Storing a memory (remember)
# SDK: cortex.remember("CQRS separates reads from writes.")
curl -X POST https://api.cortexdb.ai/v1/remember \
-H "Authorization: Bearer $CORTEX_API_KEY" \
-H "Content-Type: application/json" \
-d '{
"content": "CQRS separates reads from writes.",
"tenant_id": "my-app"
}'
# Returns: { "event_id": "evt_abc123" }
Retrieving context (recall)
# SDK: result = cortex.recall("What is CQRS?")

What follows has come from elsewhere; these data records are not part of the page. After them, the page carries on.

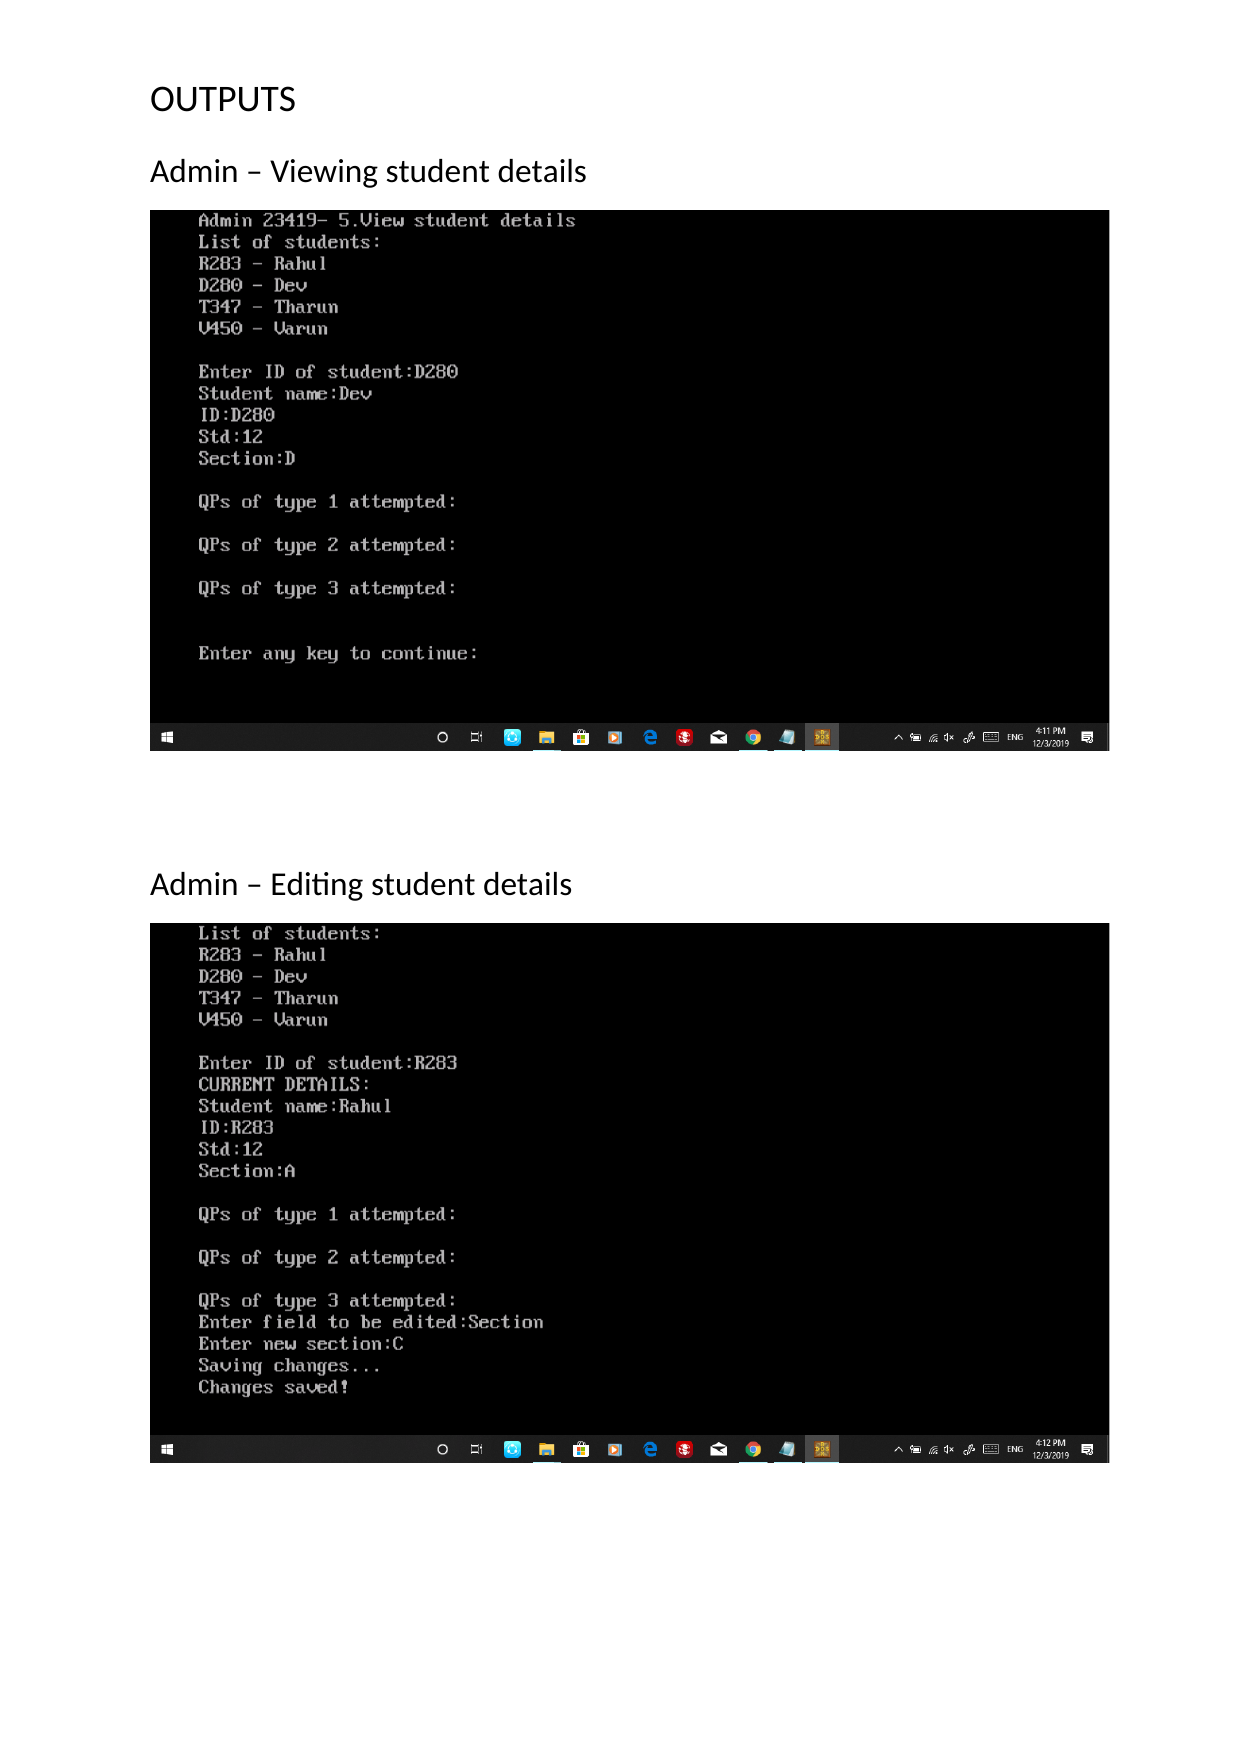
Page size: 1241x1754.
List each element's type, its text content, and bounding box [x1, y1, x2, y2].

text Admin – Viewing student details [150, 150, 1122, 191]
picture [150, 923, 1110, 1463]
text Admin – Editing student details [150, 863, 1122, 903]
picture [150, 210, 1110, 751]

# result.context, result.confidence, result.latency_ms
curl -X POST https://api.cortexdb.ai/v1/recall \
-H "Authorization: Bearer $CORTEX_API_KEY" \
-H "Content-Type: application/json" \
-d '{
"query": "What is CQRS?",
"tenant_id": "my-app"
}'
# Returns: { "context": "...", "confidence": 0.91, "latency_ms": 52 }
Generating embeddings (Together AI)
# The provider calls Together AI's embedding endpoint
curl -X POST https://api.together.xyz/v1/embeddings \
-H "Authorization: Bearer $TOGETHER_API_KEY" \
-H "Content-Type: application/json" \
-d '{
"model": "togethercomputer/m2-bert-80M-8k-retrieval",
"input": "What is CQRS?"
}'
# Returns: { "data": [{ "embedding": [0.123, -0.456, ...] }] }